Fewer than one in five older Americans receive the two vaccines recommended to prevent invasive pneumococcal disease (IPD) and community-acquired pneumonia, according to a recent report from the Centers for Disease Control and Prevention (CDC) in Atlanta, GA.
"To reduce the incidence of pneumococcal disease, providers should ensure that older adults initiate and complete the recommended pneumococcal vaccination series,"? wrote CDC's Carla L. Black, PhD, and co-authors in Morbidity and Mortality Weekly Report (MMWR).
Immunization rates were highest among adults who were older (age 80 and above), white, or had chronic and immunocompromising medical conditions, the authors reported.
Since September 2014, CDC's Advisory Committee on Immunization Practices (ACIP) has recommend that adults age 65 and older receive in series both Prevnar® 13 (pneumococcal 13-valent conjugate vaccine, Wyeth) and Pneumovax®23 (pneumococcal 23-valent polysaccharide vaccine, Merck).
This replaced ACIP's previous recommendation of a single dose of Pneumovax 23 for patients age 65 and older. However, ACIP determined that 10% of community-acquired pneumonia cases and about 20% to 25% of IPD cases in this age group were caused by serotypes targeted by Prevnar 13. So the committee recommended broader protection against pneumococcal disease through use of both Prevnar 13 and Pneumovax 23 in series.

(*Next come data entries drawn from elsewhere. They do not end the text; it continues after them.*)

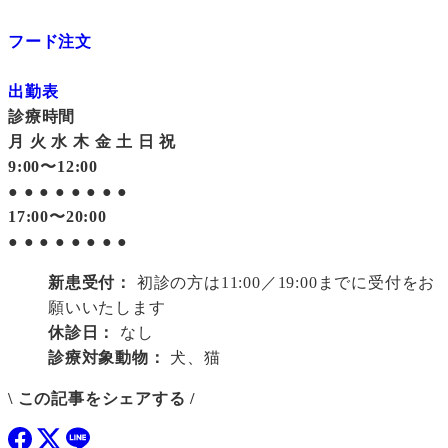
フード注文
出勤表
診療時間
月
火
水
木
金
土
日
祝
9:00〜12:00
●
●
●
●
●
●
●
●
17:00〜20:00
●
●
●
●
●
●
●
●
新患受付：
初診の方は11:00／19:00までに受付をお
願いいたします
休診日：
なし
診療対象動物：
犬、猫
\ この記事をシェアする /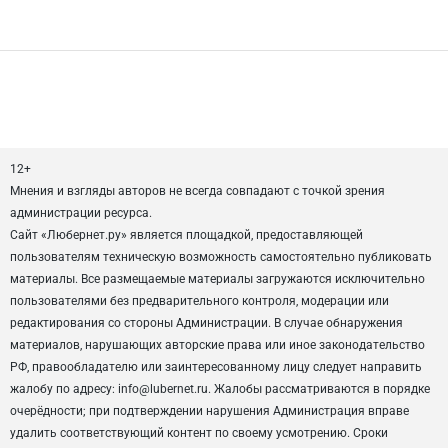
12+
Мнения и взгляды авторов не всегда совпадают с точкой зрения
администрации ресурса.
Сайт «Любернет.ру» является площадкой, предоставляющей
пользователям техническую возможность самостоятельно публиковать
материалы. Все размещаемые материалы загружаются исключительно
пользователями без предварительного контроля, модерации или
редактирования со стороны Администрации. В случае обнаружения
материалов, нарушающих авторские права или иное законодательство
РФ, правообладателю или заинтересованному лицу следует направить
жалобу по адресу: info@lubernet.ru. Жалобы рассматриваются в порядке
очерёдности; при подтверждении нарушения Администрация вправе
удалить соответствующий контент по своему усмотрению. Сроки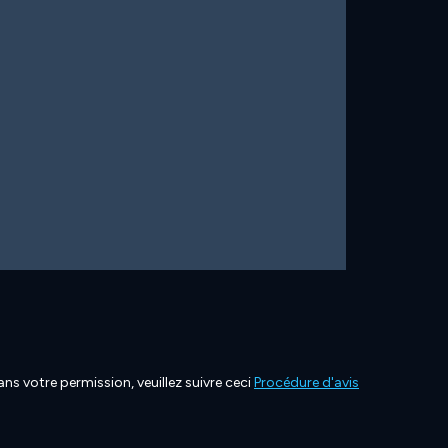
ns votre permission, veuillez suivre ceci
Procédure d'avis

At that time, CDC estimated that adding Prevnar 13 vaccine would prevent 230 cases of IPD and about 12,000 cases of community-acquired pneumonia in the current generation of older Americans.
To find out whether ACIP's recommendation was being followed, CDC tracked vaccination claims submitted for reimbursement to the Centers for Medicare & Medicaid Services (CMS) for Medicare beneficiaries age 65 and older. CDC determined that by September 2016 only 18.3% had received both vaccines, while 31.5% had received at least one dose of Prevnar 13, and 43.2% had received at least one dose of Pneumovax 23.
"Claims for PPSV23 [Pneumovax 23] vaccination were persistently low despite long-standing recommendations for its use among adults aged >65 years,"? the MMWR authors wrote.
More than half–56.4%–of older beneficiaries had received at least one vaccine of any type.
Vaccination rates varied across age and racial demographics as well as medical conditions, CDC reported. Older beneficiaries (aged 80 to 84 years) had the highest immunization rates for all vaccine types, while those of retirement age (65 to 69 years) had the lowest. Among racial/ethnic groups, whites had the highest immunization rates (19.5% for both vaccines), while Hispanics had the lowest (6.8% for both). Also, vaccine claims for those with chronic or immunocompromising medical conditions were higher than for those without these conditions.
Rates also varied by state; claims for both vaccines ranged from a high of 34.9% in Wisconsin to a low of 9.4% in Alaska.
Health care providers could improve vaccination rates for older adults if they apply the standards for adult immunization practice, the report noted.
"Implementation of the National Vaccine Advisory Committee's standards for adult immunization practice to assess vaccination status at every patient encounter, recommend needed vaccines, and administer vaccination or refer to a vaccinating provider might help increase pneumococcal vaccination coverage and reduce the risk for pneumonia and invasive pneumococcal disease among older adults,"? the authors advised.
ACIP plans to reevaluate its recommendations in 2018, and revise them if necessary.